■ **Work to complete**: Copy the data that follows exactly. Include no pictures.

■ **Task inputs**:

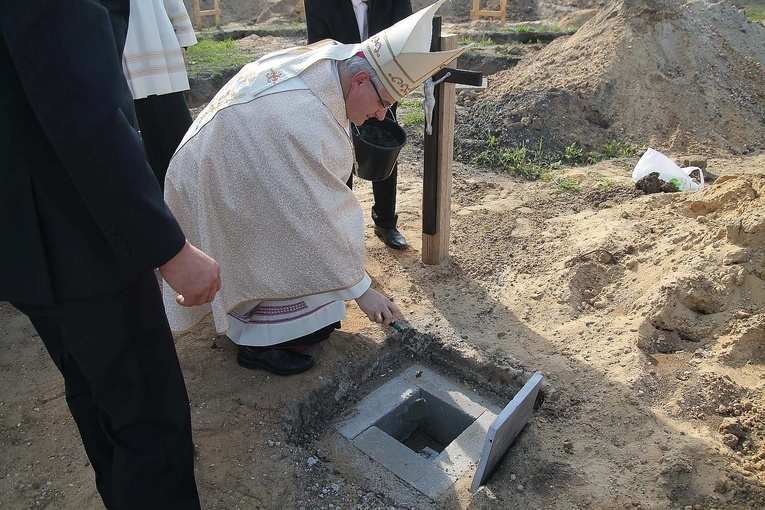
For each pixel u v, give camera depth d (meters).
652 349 2.81
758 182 3.54
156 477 1.76
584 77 6.35
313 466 2.44
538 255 3.73
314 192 2.29
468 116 6.39
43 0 1.25
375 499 2.31
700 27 6.76
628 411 2.49
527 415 2.46
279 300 2.49
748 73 6.47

■ **Answer to this exercise**:
For each pixel u v, give camera depth d (meters).
652 349 2.81
758 182 3.54
156 477 1.76
584 77 6.35
313 466 2.44
538 255 3.73
314 192 2.29
468 116 6.39
43 0 1.25
375 499 2.31
700 27 6.76
628 411 2.49
527 415 2.46
279 300 2.49
748 73 6.47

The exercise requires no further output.